Monetary exchange rate plays an important role in international trade. Different countries have different currency and to make an exchange of the same in terms of global trade is a challenging task. This currency exchange rate keeps on fluctuating on basis of various factors which affects its volatility. Countries develop different monetary policy as per the economic environment prevailing in their respective country. This monetary policy depends on various factors such as inflation or deflation rate, purchasing power of the currency, recessions, economic stability etc and exchange rate plays an important role in all these factors.
International exchange rate has gone through various changes right from its vey inception in the year 1870 of the Classical Gold Standard System to the present operating Floating Exchange Rate System. To understand The Bretton Woods System it is important to evaluate and understand the reason for the creation of the system, its salient features and reason for its abolishment. The same has been discussed as underRequirement of an international exchange rate can be traced back to the year 1870 when the world economy saw the enactment of the Traditional Gold Standard.
It was during the Gold Standard that paper currency of a country got its value in real terms. The Gold Standard implied that any nation adapting to the international exchange rate has to follow the rules laid down in the Gold Standard. As per Gold Standard, any person holding a currency of the country could exchange the same with the gold reserve that the country possessed or vice-versa (Cohen, 2002). Thus, a countries currency was equally backed by par value of gold reserves that the country possessed.
In no circumstances could the country inflict new currency without backing the same with gold reserves of the country. Thus the standard provided long term stability to the countries and was so designed that it could adhere and response to shocks in the economy and move towards maintaining an equilibrium in the economy. Gold Standard thus was a huge achievement in itself and maintained equilibrium for some time in the economy. However, it showing signs of loopholes and soon became a global concern since with more and more development in the global economy, countries felt the shortage of paper currency and found its gold reserves restrictive to inflict new currency as in no circumstances could the country introduce new currency without a par value of gold (Rajan & Subramanian, 2004).
Even most powerful countries like Great Britain realized the shortage of currency during the period of Great Depression and the trend was soon followed in other countries of the world. The situation worsened during the World War-1 as there was huge requirement of funds to buy war equipment’s and for social programs and welfare.
Further The Federal Bank kept rising its interest rate to make dollar the most powerful currency in the world which was followed by huge Recessions all around the world. It was finally decided by the countries together to abolish the Gold Standard (Frankel, 2005). With The Great Britain abolishing The Traditional Gold Standard in 1914, the period between 1918 to1939 which is regarded as the Interwar Period saw many ups and downs as different countries which had abandoned the Gold Standard from their country again reverted back to the Gold Standard at different interval of time.

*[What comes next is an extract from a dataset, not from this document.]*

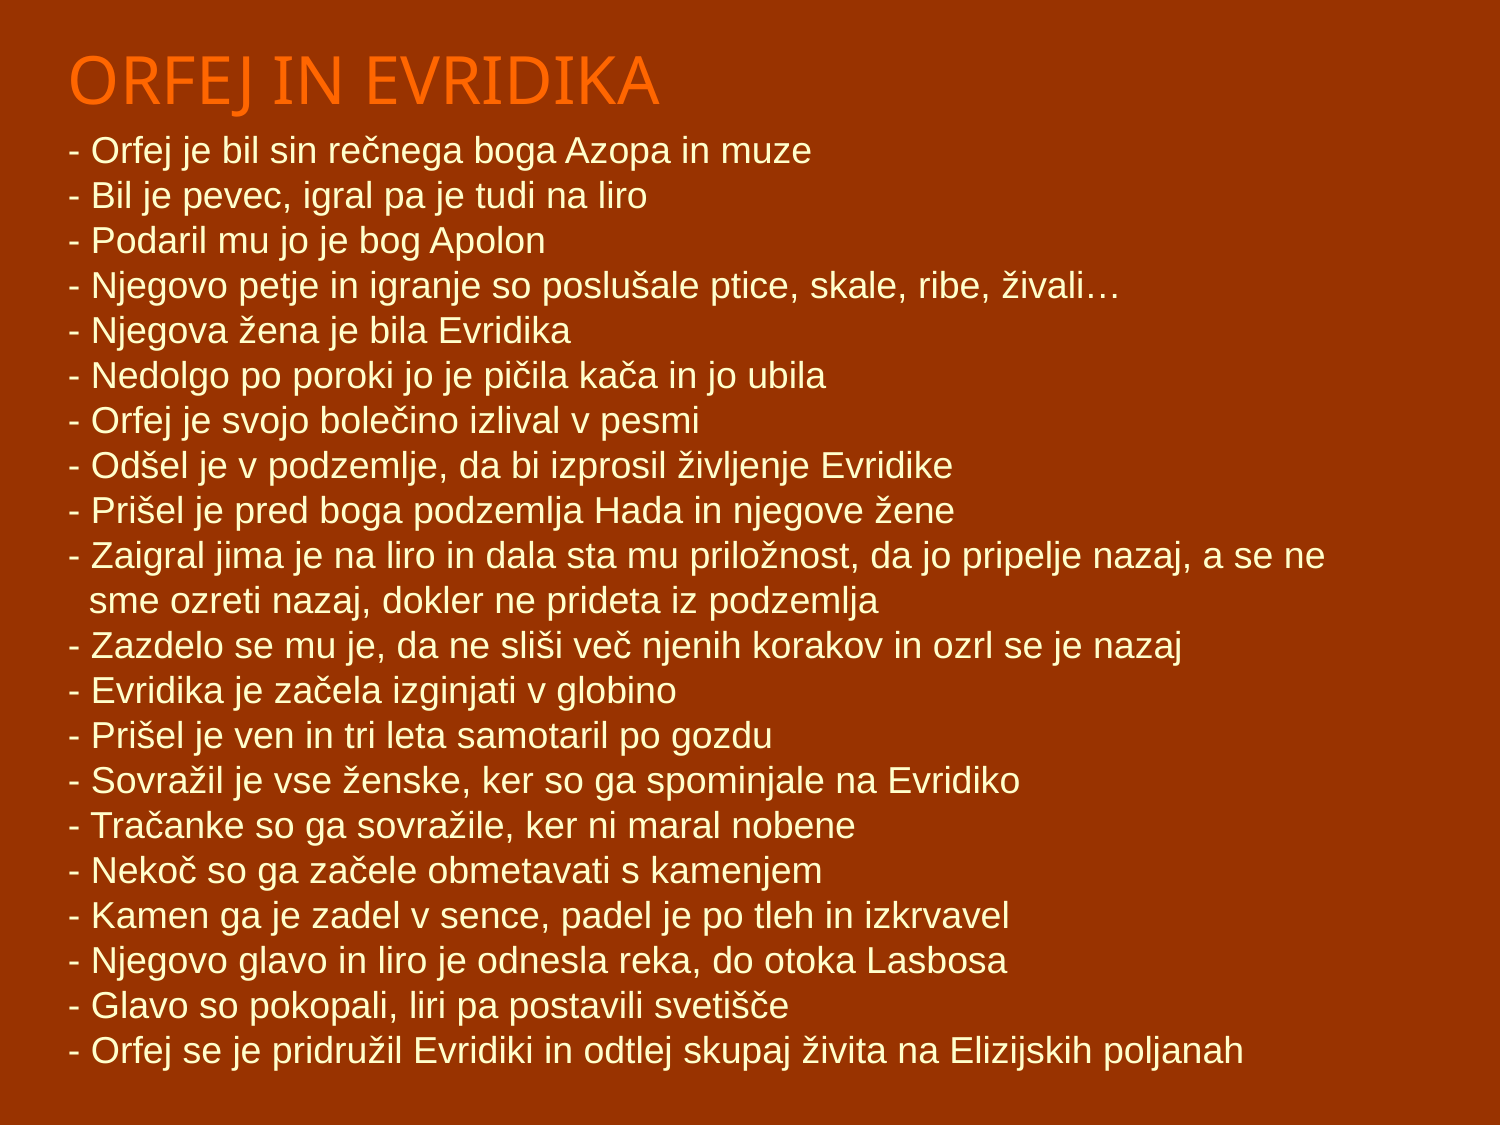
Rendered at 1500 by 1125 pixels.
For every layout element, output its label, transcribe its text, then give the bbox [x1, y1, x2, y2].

text_box - Orfej je bil sin rečnega boga Azopa in muze - Bil je pevec, igral pa je tudi na liro - Podaril mu jo je bog Apolon - Njegovo petje in igranje so poslušale ptice, skale, ribe, živali… - Njegova žena je bila Evridika - Nedolgo po poroki jo je pičila kača in jo ubila - Orfej je svojo bolečino izlival v pesmi - Odšel je v podzemlje, da bi izprosil življenje Evridike - Prišel je pred boga podzemlja Hada in njegove žene - Zaigral jima je na liro in dala sta mu priložnost, da jo pripelje nazaj, a se ne sme ozreti nazaj, dokler ne prideta iz podzemlja - Zazdelo se mu je, da ne sliši več njenih korakov in ozrl se je nazaj - Evridika je začela izginjati v globino - Prišel je ven in tri leta samotaril po gozdu - Sovražil je vse ženske, ker so ga spominjale na Evridiko - Tračanke so ga sovražile, ker ni maral nobene - Nekoč so ga začele obmetavati s kamenjem - Kamen ga je zadel v sence, padel je po tleh in izkrvavel - Njegovo glavo in liro je odnesla reka, do otoka Lasbosa - Glavo so pokopali, liri pa postavili svetišče - Orfej se je pridružil Evridiki in odtlej skupaj živita na Elizijskih poljanah [53, 118, 1500, 1124]
text_box ORFEJ IN EVRIDIKA [53, 30, 963, 118]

Powerful countries like United States soon reverted back to the Gold Standard followed by The Great Britain in the year 1925 (Bordo and Eichengreen, 2008). However The Great Britain once again shifted from the Gold Standard in the year 1931 due to economic instability it faced after the World War and during the period OF Great Depression. Even United States followed Great Britain and abolished Gold Standard in 1933 but soon again reverted back to the same in 1934 with a standard rate of $35 per ounce of gold.
It was the post war consequences in the economy and huge deficit in the Balance of Payment with international liquidity crunch that the Gold Standard finally came to a complete end and it lead to the development of a new system of Bretton Woods (Roubini, 2004).